Again, a floating exchange rate system based on an interbank market was introduced in March 1992 to replace the weekly exchange rate auction. A new pay and grade structure was introduced in July that year. Also, a new social security system was introduced in the efforts to improving the investment climate for the private sector.

In fact, Ghana's economy was poised to embrace private sector investments for sustainable growth. It must be noted that the economic reforms pursued under Rawlings' administration was participatory approach for decision-making.

Ghana was recognised as one of the first African countries to seek more widespread participatory approach involving civil society organizations in development planning.

Ghana's economic strategy under Rawlings was mainly the identification of poverty reduction as an overarching objective of macroeconomic policy and the IMF fully recognises this as crucial to ensuring sustainable development.

In 1998, Rawlings' government re-introduced the Value Added Tax (VAT) after receiving massive public resistant in 1995 when it was introduced first.The tax reform enabled the government to generate tax revenue for development purposes.

The Rawlings administration also diversified about 200 state-owned enterprises under its Privatisation initiative, executed by the Divestiture Implementation Committee to help the government meet its high expenditures.

Rawlings first came to power through a military coup as a 32-year old Air Force flight lieutenant in 1979, and then a second coup on December 31, 1981.

He went on to rule the country for 19 years as a military leader and democratically elected president under the Fourth Republic.

He took the nation through the difficult economic crisis by implementing economic recovery programmes after inheriting a seemingly corrupt economic environment, with market women largely blamed for shortchanging their customers by hoarding their goods and later sold them at cutthroat prices, which became popularly known as "Kalabule" in the late 1970s.

Some of the traders were flogged publicly by soldiers to serve as a deterrent to others, while others had their wares seized and looted.

Professor Peter Quartey, the Director, Institute of Statistical, Social and Economic Research, University of Ghana, says Ghanaians witnessed massive electrification projects under the Rawlings administration that helped immensely to reduce poverty.

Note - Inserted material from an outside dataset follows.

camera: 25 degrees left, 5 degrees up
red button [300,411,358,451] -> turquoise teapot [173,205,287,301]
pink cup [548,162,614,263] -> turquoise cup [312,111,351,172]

The economic policies and reforms from 1982 to January 7, 2001, such as the ERP in 1983 ensured the country gained a sound foundation to propel her growth in subsequent years.

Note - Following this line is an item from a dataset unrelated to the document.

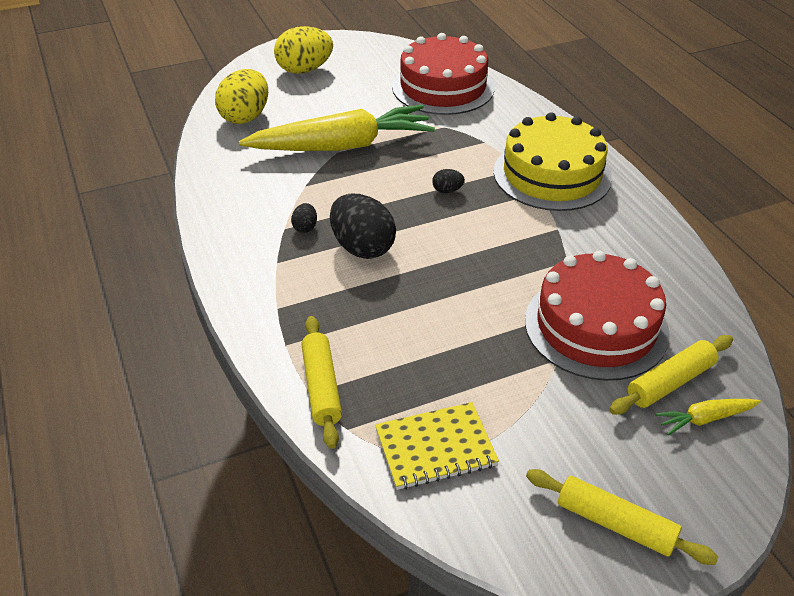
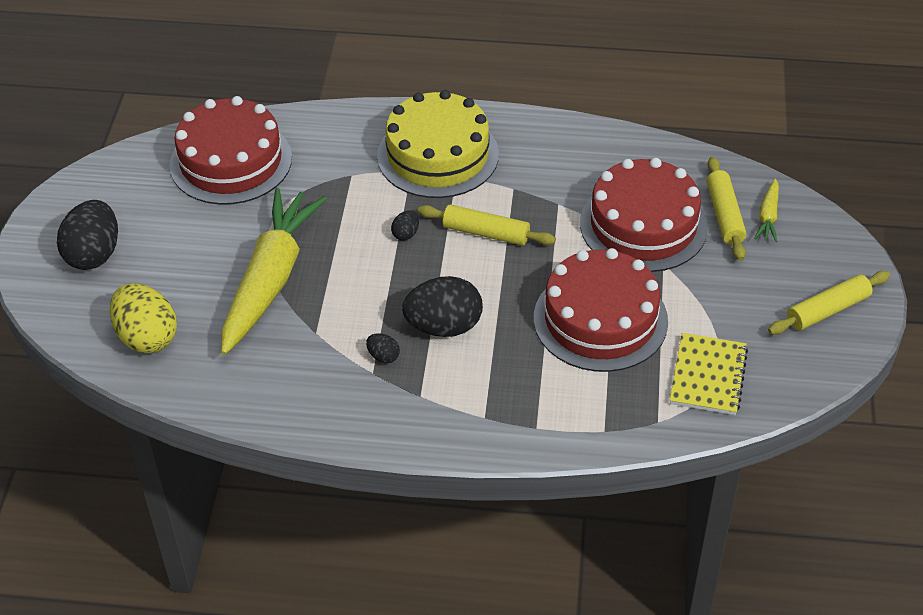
camera: 60 degrees left, 5 degrees up
yellow egg [274,26,333,74] -> black egg [57,200,118,270]
yellow rolling pin [301,316,342,449] -> yellow rolling pin moved to [418,204,556,246]
none -> red cake [534,248,668,372]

Prior to the implementation of the economic recovery programmes, he notes that Ghana recorded low economic growth and sometimes negative indicators.

"The year-on-year inflation was hovering around 120 per cent coupled with high prices of basic goods like foodstuffs," he recalls.

"Public sector workers were not respected because their salaries could be in arrears for months.

"At that time, Makola traders even gained more respect than public sector workers because they have money."

Thus, the rollout of the ERP helped to revive the economy and reduced endemic poverty.

The SAP, the Financial Sector Adjustment Programme, and PAMSCAD restructured the economy and reduced inflation to double digit.

Those policies, he says, increased access to healthcare, maternal care, water, electricity, improved education and bridged the poverty gap.

Prof.Quartey, however, points out some challenges with the diversification of the SOEs.

Some were not properly valued, while others, though were doing well, were still privatised or sold.

The implementation of the Structural Adjustment Programme also led to retrenchment of public sector workers.

This resulted in social hardships, hence the rolling out of the PAMSCAD to mitigate the economic hardships.

Nonetheless, the roll out of the FINSAP helped the recapitalization of collapsing financial institutions at that time and, subsequently, opened up the country for Foreign Direct Investment (FDI).

Prof. Quartey lauds Rawlings administration' for executiving many infrastructure projects across the country, including national landmarks such as the Accra International Conference Centre and National Theatre.

Indeed, the socio-economic impact of the roads to rural areas to help the carting of foodstuffs to the market centres and its ripple effects sums up the Rawlings socio-economic factor on the ordinary man.